Anatomy of a Bushcraft Knife:

The Blade

The first, and perhaps most obvious, part is the blade. Typically, the blade consists of the cutting edge on one side and the spine on the other. The blade is the most important part of a bushcraft knife considering it is the part that cuts.

It can be made from many different types of material, but the best are made from metal.

Metals

The best bushcraft knives generally wield blades made from steel. Technically, steel is an alloy of iron-- meaning that additional elements are added to increase the strength of the metal. These additives usually consist of carbon and/or chromium. Not only do additives, like carbon and chromium, affect the strength of the metal, they can affect the type of steel that is crafted. Most steels that are used in crafting bushcraft blades can be classified as either Stainless or Carbon.

Types of Steel:

  • Stainless Steel

This metal is created with the additive of chromium, which typically makes up around 12% of the blade. This relatively high percentage of chromium creates a strong oxide layer, which slows down the oxidation process and, thus, corrosion. Though stainless steel isn’t truly “stainless,” it corrodes at a much slower rate than other metals.

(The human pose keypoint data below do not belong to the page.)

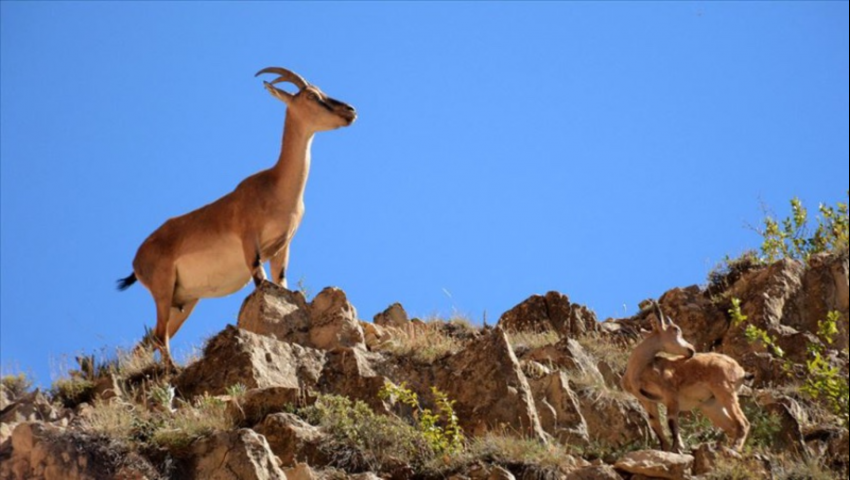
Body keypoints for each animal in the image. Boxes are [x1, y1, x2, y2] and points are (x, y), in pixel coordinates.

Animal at [117, 65, 354, 368]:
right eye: (312, 95)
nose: (350, 110)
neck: (276, 188)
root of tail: (137, 260)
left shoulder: (283, 247)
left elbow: (280, 283)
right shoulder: (249, 240)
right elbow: (260, 281)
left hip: (183, 301)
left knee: (149, 341)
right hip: (163, 288)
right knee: (159, 337)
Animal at [616, 304, 748, 454]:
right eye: (675, 330)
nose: (691, 349)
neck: (639, 370)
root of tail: (740, 370)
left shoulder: (670, 393)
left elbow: (671, 420)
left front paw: (678, 447)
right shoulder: (646, 400)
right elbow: (655, 424)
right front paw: (666, 449)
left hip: (725, 391)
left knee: (743, 422)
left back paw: (734, 448)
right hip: (711, 404)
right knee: (731, 426)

Stainless steel blades are ideal for when you find yourself in environments that don’t allow for much time to care for high maintenance knives, like on a kayaking trip or fishing trip. Thanks to stainless steel’s resistance to corrosion, these types of bushcraft knives are great for cleaning game.

  • Carbon Steel

Thanks to the increased percentage of carbon (usually around 1.5%) in this type of steel, it is incredibly durable. Carbon steel blades, however, require conscientious maintenance with regular sharpening, honing, and oiling. Though they require more care, carbon steel blades are often much stronger and sharper than stainless steel blades. Despite being high maintenance, carbon steel is the favorite blade material of many expert bushrangers.

Bevel or Grind

When sharpening your blade, your focus will be on the bevel. The bevel, or grind, is the section of the blade that forms the cutting edge.

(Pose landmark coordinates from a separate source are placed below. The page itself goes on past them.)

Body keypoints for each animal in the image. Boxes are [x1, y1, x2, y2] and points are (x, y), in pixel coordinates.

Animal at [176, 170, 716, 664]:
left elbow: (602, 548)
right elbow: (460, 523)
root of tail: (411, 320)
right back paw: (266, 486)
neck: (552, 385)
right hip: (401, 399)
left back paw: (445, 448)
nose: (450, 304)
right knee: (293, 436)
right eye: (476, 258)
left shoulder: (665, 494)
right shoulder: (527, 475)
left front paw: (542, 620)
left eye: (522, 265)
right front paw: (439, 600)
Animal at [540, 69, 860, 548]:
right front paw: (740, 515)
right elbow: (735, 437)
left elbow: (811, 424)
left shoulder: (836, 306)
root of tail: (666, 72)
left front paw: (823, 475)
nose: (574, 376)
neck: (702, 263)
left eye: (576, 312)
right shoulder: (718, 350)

Some knives have serrations on the bevel. This is especially useful when sawing through materials like rope.

Spine

The back of the blade, opposite the bevel, is the spine. This is the area used to measure the thickness of the blade.

Handle

Another fairly obvious part of every knife is the handle. This is the part of the knife that you hold. Oftentimes, there are guards that form a type of lip under the blade to help prevent you from accidentally cutting yourself.

Handles can be made out of a multitude of materials, such as:

  • Metals
    • Stainless steel
    • Aluminum
    • Titanium
  • Synthetic Blends
    • G-10
    • Carbon fiber
    • Paracord
  • Natural Substances
    • Bone
    • Wood
    • Leather

Tang

The dictionary definition of tang is: “the projection on the blade of a tool such as a knife, by which the blade is held firmly in the handle.”

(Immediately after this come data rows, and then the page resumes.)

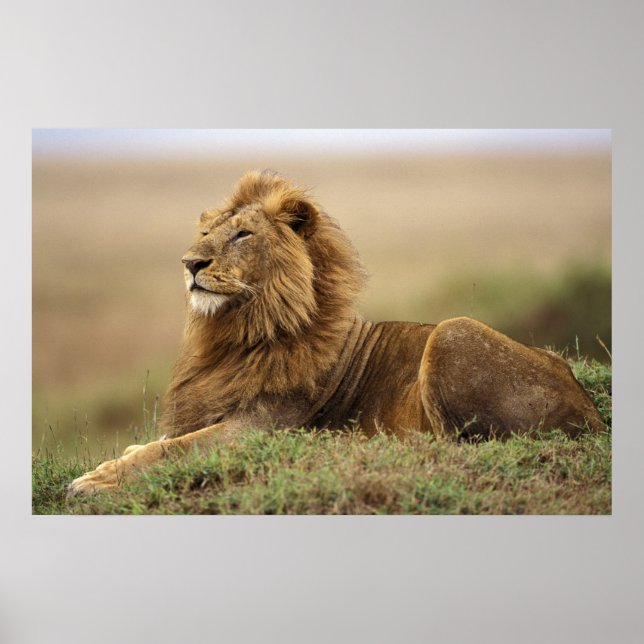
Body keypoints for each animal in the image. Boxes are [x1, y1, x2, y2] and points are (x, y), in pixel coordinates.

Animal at [68, 170, 604, 495]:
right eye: (205, 235)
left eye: (242, 234)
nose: (190, 263)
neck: (236, 334)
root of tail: (592, 412)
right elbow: (154, 443)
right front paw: (112, 463)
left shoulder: (261, 428)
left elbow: (170, 449)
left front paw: (94, 481)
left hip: (454, 332)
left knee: (450, 444)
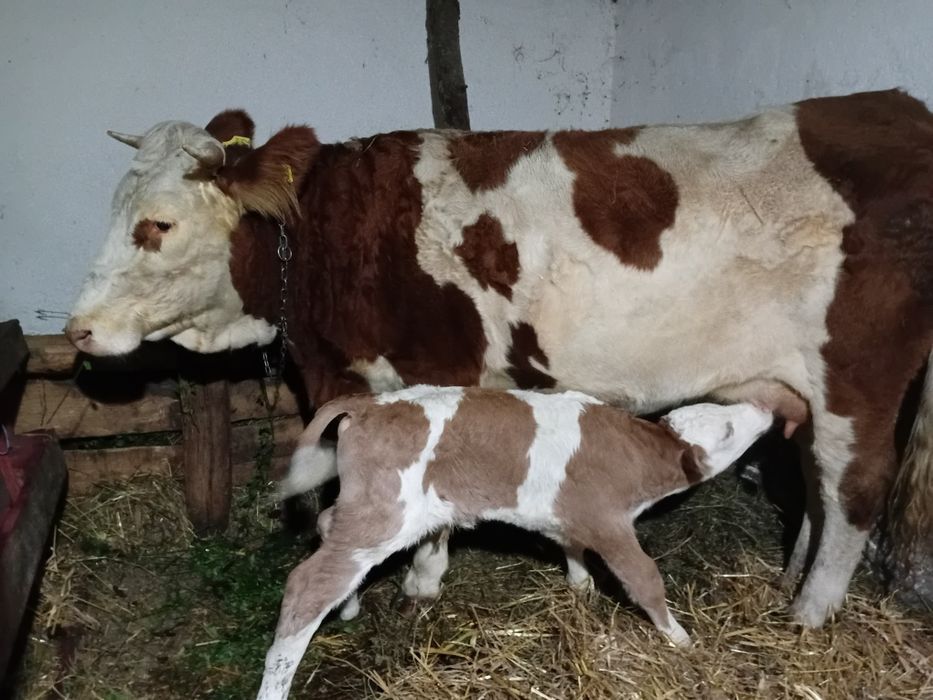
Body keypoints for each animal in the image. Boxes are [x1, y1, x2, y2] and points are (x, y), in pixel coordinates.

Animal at [66, 89, 933, 628]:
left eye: (156, 224)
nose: (79, 329)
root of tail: (890, 108)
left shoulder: (435, 368)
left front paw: (422, 579)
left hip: (857, 384)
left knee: (852, 492)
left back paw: (808, 615)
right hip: (807, 392)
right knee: (815, 490)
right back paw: (790, 579)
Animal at [257, 387, 780, 698]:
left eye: (722, 410)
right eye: (728, 429)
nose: (764, 407)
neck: (638, 456)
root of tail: (372, 404)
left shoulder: (571, 518)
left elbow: (573, 552)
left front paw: (581, 588)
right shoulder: (608, 523)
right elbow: (644, 579)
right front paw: (681, 638)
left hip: (366, 509)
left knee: (327, 527)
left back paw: (348, 604)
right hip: (386, 516)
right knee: (308, 583)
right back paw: (278, 679)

The diagram above shows a full tang. With full tang knives, the handle merely covers the metal. This means that the metal extends through the handle and causes the knife to be able to handle more aggressive exertions, like hammering. Hammering and similar applications are not advisable to perform with a partial tang knife.

In addition to the full and partial tang types, there are multiple styles of tangs. Some of these styles require rivets to hold the metal within the handle in place. Common full tang styles include:

  • Scaled
  • Encapsulated
  • Extended
  • Stick
  • Hidden
  • Skeletonized
  • Tapered
  • Push

Pommel or Butt

Though not labeled in the above diagram, the pommel- also known as the butt- is opposite the “point.” The butt is the end of the knife, the bottom part of the handle.

The butt of the knife adds a striking and hammering function. Though this function may be limited, the butt of the knife can be used to break glass, if necessary. For hammering purposes, the wider the butt, the more impactful it will be.

Drop Point

The curving portion of the knife’s spine to the tip of the cutting edge’s point is called the drop point. This is a unique feature of bushcraft knives, which provides them with their praised spearhead-like shape.

Sheath

A sheath is a cover for a blade. Though it is not a physical part of the knife’s anatomy, sheaths are essential to bushcraft knives. Due to the generally large size of these knives, it is not likely that you will be able to carry a bushcraft knife in your pocket. Additionally, when carrying a bushcraft knife, there is usually a need to have it be easily accessible (again, not in a pocket).

Thus, most sheaths are able to be mounted on the belt or hip. Some sheaths can also be mounted on the shoulder, chest, or thigh.